Work task => Please retype the records below exactly, omitting any images.
•••••
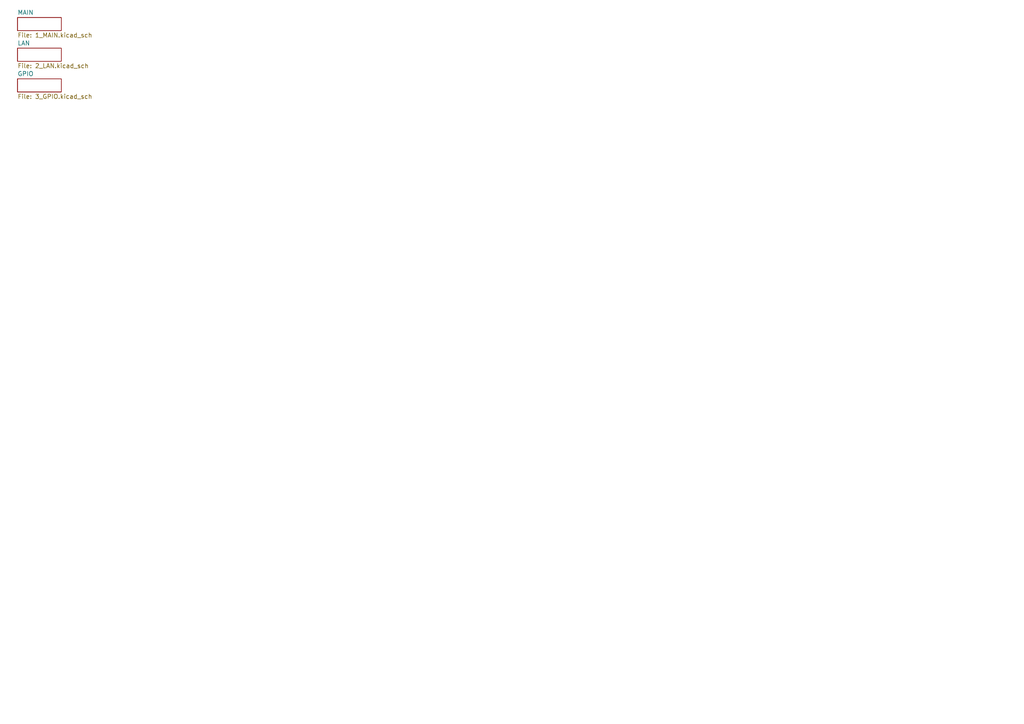
<source format=kicad_sch>
(kicad_sch
	(version 20231120)
	(generator "eeschema")
	(generator_version "8.0")
	(uuid "5c4052f8-31d6-4de3-b862-4d09b0660e26")
	(paper "A4")
	(lib_symbols)
	(sheet
		(at 5.08 5.08)
		(size 12.7 3.81)
		(fields_autoplaced yes)
		(stroke
			(width 0)
			(type solid)
		)
		(fill
			(color 0 0 0 0.0000)
		)
		(uuid "1898a0d3-3c33-4600-8778-eef1e2c48cfc")
		(property "Sheetname" "MAIN"
			(at 5.08 4.3684 0)
			(effects
				(font
					(size 1.27 1.27)
				)
				(justify left bottom)
			)
		)
		(property "Sheetfile" "1_MAIN.kicad_sch"
			(at 5.08 9.4746 0)
			(effects
				(font
					(size 1.27 1.27)
				)
				(justify left top)
			)
		)
		(instances
			(project "ProProject_X1 Expander_2024-05-26_15-16-51_2024-05-26"
				(path "/5c4052f8-31d6-4de3-b862-4d09b0660e26"
					(page "2")
				)
			)
		)
	)
	(sheet
		(at 5.08 22.86)
		(size 12.7 3.81)
		(fields_autoplaced yes)
		(stroke
			(width 0)
			(type solid)
		)
		(fill
			(color 0 0 0 0.0000)
		)
		(uuid "52713671-aa4b-4412-b159-5876c2aaf3b7")
		(property "Sheetname" "GPIO"
			(at 5.08 22.1484 0)
			(effects
				(font
					(size 1.27 1.27)
				)
				(justify left bottom)
			)
		)
		(property "Sheetfile" "3_GPIO.kicad_sch"
			(at 5.08 27.2546 0)
			(effects
				(font
					(size 1.27 1.27)
				)
				(justify left top)
			)
		)
		(instances
			(project "ProProject_X1 Expander_2024-05-26_15-16-51_2024-05-26"
				(path "/5c4052f8-31d6-4de3-b862-4d09b0660e26"
					(page "4")
				)
			)
		)
	)
	(sheet
		(at 5.08 13.97)
		(size 12.7 3.81)
		(fields_autoplaced yes)
		(stroke
			(width 0)
			(type solid)
		)
		(fill
			(color 0 0 0 0.0000)
		)
		(uuid "59f5b442-dc6c-49f9-8b13-7a2ac6495930")
		(property "Sheetname" "LAN"
			(at 5.08 13.2584 0)
			(effects
				(font
					(size 1.27 1.27)
				)
				(justify left bottom)
			)
		)
		(property "Sheetfile" "2_LAN.kicad_sch"
			(at 5.08 18.3646 0)
			(effects
				(font
					(size 1.27 1.27)
				)
				(justify left top)
			)
		)
		(instances
			(project "ProProject_X1 Expander_2024-05-26_15-16-51_2024-05-26"
				(path "/5c4052f8-31d6-4de3-b862-4d09b0660e26"
					(page "3")
				)
			)
		)
	)
	(sheet_instances
		(path "/"
			(page "1")
		)
	)
)
</source>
•••••
Your solution =>
<source format=kicad_sch>
(kicad_sch
	(version 20231120)
	(generator "eeschema")
	(generator_version "8.0")
	(uuid "5c4052f8-31d6-4de3-b862-4d09b0660e26")
	(paper "A4")
	(lib_symbols)
	(sheet
		(at 5.08 5.08)
		(size 12.7 3.81)
		(fields_autoplaced yes)
		(stroke
			(width 0)
			(type solid)
		)
		(fill
			(color 0 0 0 0.0000)
		)
		(uuid "1898a0d3-3c33-4600-8778-eef1e2c48cfc")
		(property "Sheetname" "MAIN"
			(at 5.08 4.3684 0)
			(effects
				(font
					(size 1.27 1.27)
				)
				(justify left bottom)
			)
		)
		(property "Sheetfile" "1_MAIN.kicad_sch"
			(at 5.08 9.4746 0)
			(effects
				(font
					(size 1.27 1.27)
				)
				(justify left top)
			)
		)
		(instances
			(project "ProProject_X1 Expander_2024-05-26_15-16-51_2024-05-26"
				(path "/5c4052f8-31d6-4de3-b862-4d09b0660e26"
					(page "2")
				)
			)
		)
	)
	(sheet
		(at 5.08 22.86)
		(size 12.7 3.81)
		(fields_autoplaced yes)
		(stroke
			(width 0)
			(type solid)
		)
		(fill
			(color 0 0 0 0.0000)
		)
		(uuid "52713671-aa4b-4412-b159-5876c2aaf3b7")
		(property "Sheetname" "GPIO"
			(at 5.08 22.1484 0)
			(effects
				(font
					(size 1.27 1.27)
				)
				(justify left bottom)
			)
		)
		(property "Sheetfile" "3_GPIO.kicad_sch"
			(at 5.08 27.2546 0)
			(effects
				(font
					(size 1.27 1.27)
				)
				(justify left top)
			)
		)
		(instances
			(project "ProProject_X1 Expander_2024-05-26_15-16-51_2024-05-26"
				(path "/5c4052f8-31d6-4de3-b862-4d09b0660e26"
					(page "4")
				)
			)
		)
	)
	(sheet
		(at 5.08 13.97)
		(size 12.7 3.81)
		(fields_autoplaced yes)
		(stroke
			(width 0)
			(type solid)
		)
		(fill
			(color 0 0 0 0.0000)
		)
		(uuid "59f5b442-dc6c-49f9-8b13-7a2ac6495930")
		(property "Sheetname" "LAN"
			(at 5.08 13.2584 0)
			(effects
				(font
					(size 1.27 1.27)
				)
				(justify left bottom)
			)
		)
		(property "Sheetfile" "2_LAN.kicad_sch"
			(at 5.08 18.3646 0)
			(effects
				(font
					(size 1.27 1.27)
				)
				(justify left top)
			)
		)
		(instances
			(project "ProProject_X1 Expander_2024-05-26_15-16-51_2024-05-26"
				(path "/5c4052f8-31d6-4de3-b862-4d09b0660e26"
					(page "3")
				)
			)
		)
	)
	(sheet_instances
		(path "/"
			(page "1")
		)
	)
)
</source>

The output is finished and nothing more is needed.